Memahami Konsep Vedānta Darśana
Pendiri dan Sumber Ajaran
Ladang Informasi - Filsafat ini sangatlah kuno;yang berasal dari kumpulan
literatur bangsa Arya yang dikenal dengan nama Veda. Vedānta ini
merupakan bunga diantara semua spekulasi, pengalaman dan analisa yang terbentuk
dalam demikian banyak literatur yang dikumpulkan dan dipilih selama
berabad-abad. Filsafat Vedānta ini
memiliki kekhususan. Yang pertama, ia sama sekali impersonal, ia bukan dari
seseorang atau Nabi.
Istilah Vedānta berasal dari kata Veda-anta, artinya bagian terakhir dari Veda atau inti sari atau akhir dari Veda, yaitu ajaran-ajaran yang
terkandung dalam kitab Upaniṣad.

Latihan – Salin kembali dengan tepat bagian teks tentang Vedānta Darśana, mulai dari "Memahami Konsep Vedānta" dan berakhir pada "dalam kitab Upaniṣad.".

Cuplikan Kumpulan Data –
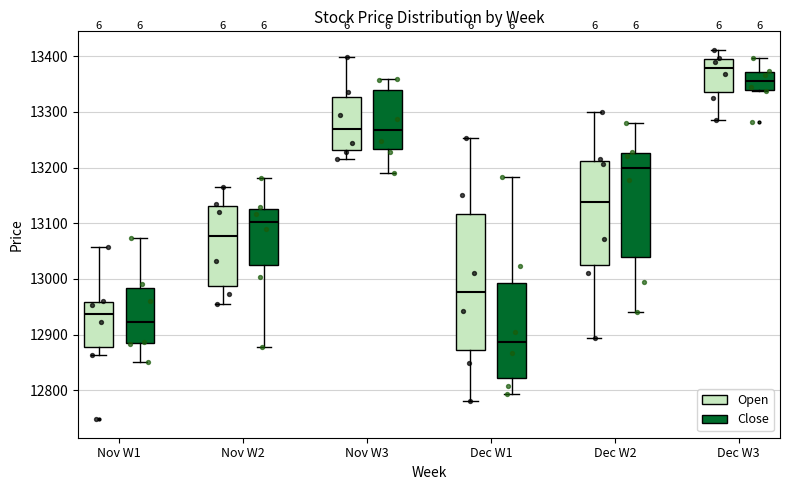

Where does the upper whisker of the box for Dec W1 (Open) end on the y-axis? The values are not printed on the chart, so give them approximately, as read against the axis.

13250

---

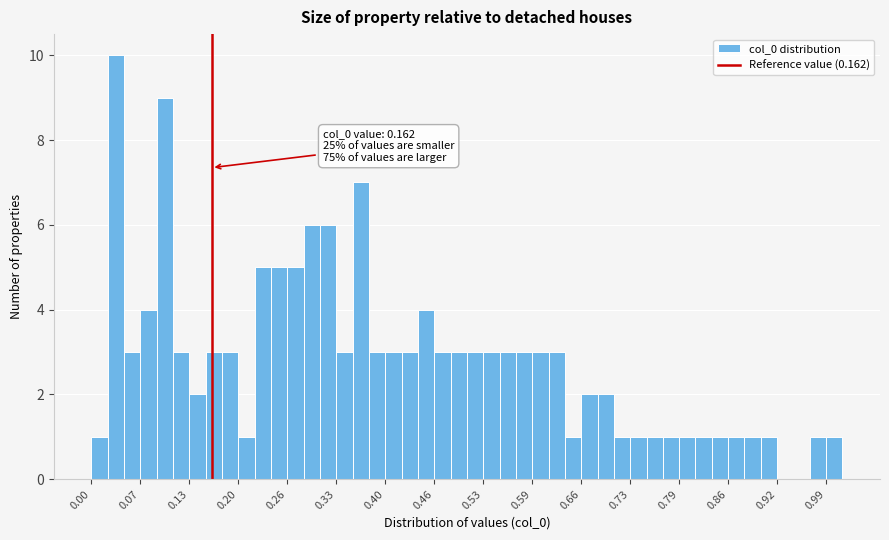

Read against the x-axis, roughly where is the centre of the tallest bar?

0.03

Ruang Jawaban –
Memahami Konsep Vedānta Darśana
Pendiri dan Sumber Ajaran
Ladang Informasi - Filsafat ini sangatlah kuno;yang berasal dari kumpulan
literatur bangsa Arya yang dikenal dengan nama Veda. Vedānta ini
merupakan bunga diantara semua spekulasi, pengalaman dan analisa yang terbentuk
dalam demikian banyak literatur yang dikumpulkan dan dipilih selama
berabad-abad. Filsafat Vedānta ini
memiliki kekhususan. Yang pertama, ia sama sekali impersonal, ia bukan dari
seseorang atau Nabi.
Istilah Vedānta berasal dari kata Veda-anta, artinya bagian terakhir dari Veda atau inti sari atau akhir dari Veda, yaitu ajaran-ajaran yang
terkandung dalam kitab Upaniṣad.